# Clear and Red Heat Lamps



## cakerookie (Sep 10, 2005)

Currently in my pulled,blown sugar work I use a clear 250 watt heat lamp bulb. I was wondering if anyone could tell me what the difference is between the clear and red bulb for sugar work? Appreciate any help or advice. Thanks.


----------



## chrose (Nov 20, 2000)

None as far as I know. 250W is 250W, at least with the clear you will never have any color mixing issues. But by the same token, red might be a little less glaring on your eyes.


----------



## cakerookie (Sep 10, 2005)

Yeah that clear one is a little rough on the eyes. Thanks CH.


----------



## foodpump (Oct 10, 2005)

I've got the red one, I find it hard on my eyes, but then the clear one is too...
For a heat lamp I resurrected an old spring-loaded study lamp and stuck on an aluminum shade from a trashed roast beef carving station lamp. Works good...

"....I've got blisters on me fingers!"....


----------



## cakerookie (Sep 10, 2005)

Know how that feels.


----------



## kimbrosj (Nov 28, 2005)

I would stick with the clear, yeah rough on the eyes, but thats what aluminum shades are for, I just chucked my red bulb off the roof two days ago, after I skrewed the color up on a piece I was working on. The reason for the red bulbs, as far as I know, is that they are widely used in carving stations, I'm sure most of us are using our old beat up carving stations for our sugar and chocolate work. But red bulbs were put into carving stations so that the light is dimmed and doesnt carry as far. Basically so patrons sitting in the dining room arent being blinded by that chump carving the leg of lamb, unless of course he pokes them in the eye with his meat fork. The idea of the red bulb though is also so that it just heats and not actually cooks whats under it....basically the wavelenght of the white light versus the red light (since i was in physics before switching to what I loved), but far too technical for in here, so I'll just say that white light is a combination of a spectrum of various light wavelengths, where as red is just the reds of the spectrum....doh, still quite technical.... either work, but clear wont make everything look a different color than what it actually is, and you wont have to keep turning it off just to see what color you are actually using.


----------



## cakerookie (Sep 10, 2005)

Good Point!!


----------

Task requirements: Rewrite the heat lamp discussion from "Currently in my" up to and including "or advice. Thanks.", replacing "250 watt" with "300 watt". The stored data that comes next is separate material and has no connection to the heat lamp discussion.

Stored data:
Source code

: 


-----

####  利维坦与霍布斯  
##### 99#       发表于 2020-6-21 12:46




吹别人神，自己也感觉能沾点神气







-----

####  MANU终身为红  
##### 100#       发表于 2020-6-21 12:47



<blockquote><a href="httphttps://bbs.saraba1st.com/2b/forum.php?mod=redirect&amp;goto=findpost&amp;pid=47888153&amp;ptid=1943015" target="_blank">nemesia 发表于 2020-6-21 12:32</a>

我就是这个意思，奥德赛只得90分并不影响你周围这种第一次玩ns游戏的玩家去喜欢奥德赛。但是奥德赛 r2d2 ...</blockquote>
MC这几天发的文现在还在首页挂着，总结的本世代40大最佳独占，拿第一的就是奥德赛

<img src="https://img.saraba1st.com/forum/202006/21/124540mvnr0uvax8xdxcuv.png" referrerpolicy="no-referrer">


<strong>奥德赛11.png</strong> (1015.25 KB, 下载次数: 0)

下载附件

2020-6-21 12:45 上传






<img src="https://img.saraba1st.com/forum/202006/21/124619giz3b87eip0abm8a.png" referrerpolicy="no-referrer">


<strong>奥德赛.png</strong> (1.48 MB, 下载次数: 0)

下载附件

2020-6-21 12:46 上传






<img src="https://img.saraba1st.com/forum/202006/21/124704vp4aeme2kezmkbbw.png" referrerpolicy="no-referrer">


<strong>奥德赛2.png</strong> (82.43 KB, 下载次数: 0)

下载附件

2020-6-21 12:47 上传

Answer:
Currently in my pulled,blown sugar work I use a clear 300 watt heat lamp bulb. I was wondering if anyone could tell me what the difference is between the clear and red bulb for sugar work? Appreciate any help or advice. Thanks.